Hierarchical Phosphide-Based Hybrid Anodes for High-Performance Lithium-Ion Batteries
Shanshan Xiao, Yong Chen, Xianggang Zhou, Hechen Sun, Wu‐Bin Wan, Yingqi Li, Ruiqi Yao, Fei Bi, Li Zhao, Liyan Wang, Xingyou Lang, Qing Jiang
Abstract
Transition metal phosphides (TMPs) have emerged as promising anode materials for lithium-ion batteries (LIBs). However, their poor intrinsic conductivity and significant volume changes result in slow redox kinetics and structural collapse during cycling, which hinder their practical application. Here, a hierarchical hybrid anode is synthesized by evenly dispersing Ni 2 P particles with N-doped carbon encapsulation on Co(OH) 2 nanosheets (Co(OH) 2 /Ni 2 P@N–C).

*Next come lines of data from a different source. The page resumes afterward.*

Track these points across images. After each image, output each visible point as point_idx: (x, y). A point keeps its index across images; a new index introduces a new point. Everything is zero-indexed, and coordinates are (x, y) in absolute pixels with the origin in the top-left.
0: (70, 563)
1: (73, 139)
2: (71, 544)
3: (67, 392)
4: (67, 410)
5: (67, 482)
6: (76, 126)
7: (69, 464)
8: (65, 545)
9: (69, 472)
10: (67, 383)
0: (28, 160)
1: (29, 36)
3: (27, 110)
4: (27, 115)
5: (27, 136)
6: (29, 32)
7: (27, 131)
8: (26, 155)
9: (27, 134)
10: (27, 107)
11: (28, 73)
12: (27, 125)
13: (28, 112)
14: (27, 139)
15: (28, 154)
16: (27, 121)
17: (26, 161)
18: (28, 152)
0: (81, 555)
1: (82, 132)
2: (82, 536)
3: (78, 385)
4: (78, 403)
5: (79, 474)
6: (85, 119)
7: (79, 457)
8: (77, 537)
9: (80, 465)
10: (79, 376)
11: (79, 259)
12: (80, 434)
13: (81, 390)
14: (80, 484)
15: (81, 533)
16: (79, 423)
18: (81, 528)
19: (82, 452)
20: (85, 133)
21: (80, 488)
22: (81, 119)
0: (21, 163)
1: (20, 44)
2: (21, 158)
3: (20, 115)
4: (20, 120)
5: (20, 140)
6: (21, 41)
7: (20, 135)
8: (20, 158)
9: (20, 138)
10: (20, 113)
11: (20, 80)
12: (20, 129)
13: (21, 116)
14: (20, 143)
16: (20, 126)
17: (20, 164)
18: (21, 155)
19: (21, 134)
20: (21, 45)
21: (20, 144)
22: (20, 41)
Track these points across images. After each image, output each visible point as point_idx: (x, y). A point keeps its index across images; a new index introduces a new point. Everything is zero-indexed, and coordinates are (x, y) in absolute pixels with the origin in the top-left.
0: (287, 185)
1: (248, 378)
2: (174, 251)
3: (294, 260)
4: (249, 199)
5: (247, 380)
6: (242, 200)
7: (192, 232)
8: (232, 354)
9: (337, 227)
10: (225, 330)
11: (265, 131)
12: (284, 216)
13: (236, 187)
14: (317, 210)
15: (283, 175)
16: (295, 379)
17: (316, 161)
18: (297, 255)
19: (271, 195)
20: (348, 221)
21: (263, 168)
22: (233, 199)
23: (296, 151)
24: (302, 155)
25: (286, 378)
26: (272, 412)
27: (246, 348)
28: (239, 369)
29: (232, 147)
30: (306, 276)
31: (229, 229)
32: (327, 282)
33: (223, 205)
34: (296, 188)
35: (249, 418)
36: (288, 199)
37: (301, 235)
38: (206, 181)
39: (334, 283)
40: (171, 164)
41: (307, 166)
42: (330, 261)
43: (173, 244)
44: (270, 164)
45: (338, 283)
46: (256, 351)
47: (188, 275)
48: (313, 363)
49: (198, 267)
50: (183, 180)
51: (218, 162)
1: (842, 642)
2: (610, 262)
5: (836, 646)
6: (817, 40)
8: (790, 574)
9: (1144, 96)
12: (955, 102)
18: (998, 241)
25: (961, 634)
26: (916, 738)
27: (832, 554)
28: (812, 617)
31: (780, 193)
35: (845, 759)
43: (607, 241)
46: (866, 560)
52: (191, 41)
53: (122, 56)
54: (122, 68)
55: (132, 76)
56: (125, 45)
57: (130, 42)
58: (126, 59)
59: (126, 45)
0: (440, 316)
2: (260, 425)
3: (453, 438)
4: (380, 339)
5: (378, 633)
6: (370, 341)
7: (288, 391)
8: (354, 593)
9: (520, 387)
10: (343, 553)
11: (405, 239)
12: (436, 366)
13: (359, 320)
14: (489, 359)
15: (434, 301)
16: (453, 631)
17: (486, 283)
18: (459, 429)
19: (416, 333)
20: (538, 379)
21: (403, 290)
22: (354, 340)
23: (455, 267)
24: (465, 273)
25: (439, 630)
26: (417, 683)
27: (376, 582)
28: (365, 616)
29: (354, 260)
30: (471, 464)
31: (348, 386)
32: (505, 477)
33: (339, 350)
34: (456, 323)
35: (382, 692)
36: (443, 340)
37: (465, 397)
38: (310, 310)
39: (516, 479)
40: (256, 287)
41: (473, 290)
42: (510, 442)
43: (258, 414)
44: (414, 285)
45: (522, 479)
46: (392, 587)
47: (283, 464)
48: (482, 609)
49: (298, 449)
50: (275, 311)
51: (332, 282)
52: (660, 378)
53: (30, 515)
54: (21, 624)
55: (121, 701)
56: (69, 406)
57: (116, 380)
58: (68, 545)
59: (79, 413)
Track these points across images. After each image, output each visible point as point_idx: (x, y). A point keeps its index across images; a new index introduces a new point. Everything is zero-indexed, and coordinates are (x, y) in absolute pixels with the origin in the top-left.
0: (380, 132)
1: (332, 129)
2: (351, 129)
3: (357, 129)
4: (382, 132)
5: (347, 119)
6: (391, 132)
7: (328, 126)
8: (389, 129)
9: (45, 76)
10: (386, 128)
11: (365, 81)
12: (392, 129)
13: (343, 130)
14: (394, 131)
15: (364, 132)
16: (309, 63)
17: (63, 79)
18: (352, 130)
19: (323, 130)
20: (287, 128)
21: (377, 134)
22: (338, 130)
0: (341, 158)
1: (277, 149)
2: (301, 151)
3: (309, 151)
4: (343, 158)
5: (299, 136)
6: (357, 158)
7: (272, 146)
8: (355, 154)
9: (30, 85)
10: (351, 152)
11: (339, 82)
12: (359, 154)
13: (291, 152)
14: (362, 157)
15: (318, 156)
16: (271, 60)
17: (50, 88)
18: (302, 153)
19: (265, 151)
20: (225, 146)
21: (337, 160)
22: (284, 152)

This distinctive hybrid structure enhances electron/ion conductivity and reduces the Li + transport distance, thereby boosting LIB performance. The hierarchical Co(OH) 2 /Ni 2 P@N–C hybrid anode delivers a high reversible capacity of 610 mAh g –1 at 0.05 A g –1 and exhibits exceptional long-term stability. This approach could pave the way for the development of high-performance LIBs and provide crucial guidance for designing high-energy-density anodes based on TMPs.